Andy James heard an explosion and ran out of the Manchester Arena with his 9 year-old brother in his arms. Screaming Ariana Grande fans streamed out of the building along with him.
“The sound rattled my chest,” James said. “I looked up and saw everyone start to scream and run back down the stairs.”
It was the first concert that James’ 9-year-old brother had ever been to. The tickets were an early birthday present, James said. The concert had just finished when the chaos started.
“The stewards were trying to calm people down but everyone was running in a stampede,” recalled James, who made his way out of the arena through another exit. James said he believed he heard a second explosion as they were running out.
His brother’s heart was “beating out of his chest,” he said.
Police said at least 19 people were killed about 50 injured outside the arena in a possible terrorist incident late Monday night. “This is currently being treated as a terrorist incident until police know otherwise,” Greater Manchester police said on Twitter.

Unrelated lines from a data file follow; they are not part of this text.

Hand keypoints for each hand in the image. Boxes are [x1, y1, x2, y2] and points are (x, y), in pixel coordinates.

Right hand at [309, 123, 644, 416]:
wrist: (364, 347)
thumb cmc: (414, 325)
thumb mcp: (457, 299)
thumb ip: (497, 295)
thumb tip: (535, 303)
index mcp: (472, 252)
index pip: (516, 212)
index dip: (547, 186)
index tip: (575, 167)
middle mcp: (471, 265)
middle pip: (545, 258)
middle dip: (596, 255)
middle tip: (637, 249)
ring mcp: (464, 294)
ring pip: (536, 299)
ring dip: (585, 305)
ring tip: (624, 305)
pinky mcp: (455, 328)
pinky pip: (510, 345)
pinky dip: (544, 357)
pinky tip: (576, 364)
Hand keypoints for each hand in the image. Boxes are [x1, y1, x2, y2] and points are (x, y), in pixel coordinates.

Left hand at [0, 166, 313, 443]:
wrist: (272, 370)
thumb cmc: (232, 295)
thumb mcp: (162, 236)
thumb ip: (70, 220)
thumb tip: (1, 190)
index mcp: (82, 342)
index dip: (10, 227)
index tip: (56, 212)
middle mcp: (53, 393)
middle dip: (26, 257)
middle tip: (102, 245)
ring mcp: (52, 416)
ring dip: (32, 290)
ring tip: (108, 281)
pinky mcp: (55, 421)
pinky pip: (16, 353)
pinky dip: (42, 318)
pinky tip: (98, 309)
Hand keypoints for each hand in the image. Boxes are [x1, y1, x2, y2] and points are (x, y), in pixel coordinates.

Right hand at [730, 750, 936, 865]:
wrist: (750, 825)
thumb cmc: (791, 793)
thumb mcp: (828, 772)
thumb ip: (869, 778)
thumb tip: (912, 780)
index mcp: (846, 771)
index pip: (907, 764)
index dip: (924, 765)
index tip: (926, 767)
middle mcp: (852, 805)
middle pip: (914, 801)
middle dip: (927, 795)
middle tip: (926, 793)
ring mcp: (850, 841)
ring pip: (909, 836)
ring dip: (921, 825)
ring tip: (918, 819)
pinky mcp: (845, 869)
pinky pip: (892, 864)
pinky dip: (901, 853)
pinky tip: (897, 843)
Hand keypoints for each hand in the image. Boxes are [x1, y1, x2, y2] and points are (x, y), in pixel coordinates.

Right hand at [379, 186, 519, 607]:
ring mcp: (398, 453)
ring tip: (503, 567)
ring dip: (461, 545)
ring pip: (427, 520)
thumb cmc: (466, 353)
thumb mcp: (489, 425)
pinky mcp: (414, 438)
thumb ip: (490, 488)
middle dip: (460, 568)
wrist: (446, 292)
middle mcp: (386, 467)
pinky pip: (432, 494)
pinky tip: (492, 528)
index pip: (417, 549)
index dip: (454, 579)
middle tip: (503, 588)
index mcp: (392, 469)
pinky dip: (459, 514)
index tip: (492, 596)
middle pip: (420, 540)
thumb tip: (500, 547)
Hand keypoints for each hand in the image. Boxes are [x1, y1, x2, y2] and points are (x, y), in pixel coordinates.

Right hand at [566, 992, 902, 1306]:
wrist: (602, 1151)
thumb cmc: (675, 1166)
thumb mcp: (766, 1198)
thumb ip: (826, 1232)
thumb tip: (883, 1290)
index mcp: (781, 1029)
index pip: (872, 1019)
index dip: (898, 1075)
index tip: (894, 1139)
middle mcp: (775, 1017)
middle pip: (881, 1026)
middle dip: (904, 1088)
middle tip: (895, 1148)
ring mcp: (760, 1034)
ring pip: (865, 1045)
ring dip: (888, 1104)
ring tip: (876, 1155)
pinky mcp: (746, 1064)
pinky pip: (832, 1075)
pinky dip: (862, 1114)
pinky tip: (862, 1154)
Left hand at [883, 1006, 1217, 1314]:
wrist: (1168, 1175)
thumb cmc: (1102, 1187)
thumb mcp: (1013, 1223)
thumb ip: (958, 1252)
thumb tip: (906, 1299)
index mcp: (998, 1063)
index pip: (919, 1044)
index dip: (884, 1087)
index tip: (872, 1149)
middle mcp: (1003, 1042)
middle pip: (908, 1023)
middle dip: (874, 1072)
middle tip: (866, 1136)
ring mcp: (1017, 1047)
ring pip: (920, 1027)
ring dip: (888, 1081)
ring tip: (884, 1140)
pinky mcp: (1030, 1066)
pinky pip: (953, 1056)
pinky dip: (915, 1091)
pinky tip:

Other witnesses described the panic that followed. There were bodies and blood in the arena, and smoke filled a corridor and a stairway. Frantic parents called out for their children.
‘Bodies scattered’
“There was just bodies scattered about everywhere … it was just chaos,” Kiera Dawber said CNN. “There was at least 20 or 30 people on the floor, some that you could see straight off were just, just dead.”
Dawber said she saw a man holding his wife. “She wasn’t in a very good state,” Dawber said.
“The injuries I saw … it didn’t look like the sort of injuries that people get from tripping over people in a hurry,” said Joel Goodman, a freelance photographer on the scene.
‘Parents shouting out and yelling names’
Ivo Delgado, another witness, recalled hearing one explosion before he saw people running.
“It was more a moment of confusion, but still the bang was really great, really massive,” he said. “I saw at least 3 people on the floor injured.”
The crowd was made up of mainly young people who had come to see Grande in her first of three scheduled concerts in the United Kingdom, on her European and Latin American tour.
“There was a lot of little girls running out, and parents shouting out and yelling names,” Delgado said.
‘The roads were bedlam’
Sam Ward, who lives by the arena, said the loud bang he heard “was really sharp, really nothing like I have ever heard in the city center before.”
He saw ambulances and sirens.
“Initially after the first wave of sirens and the evacuation, it was filled with cars. The roads were bedlam. People just going through red lights,” he said.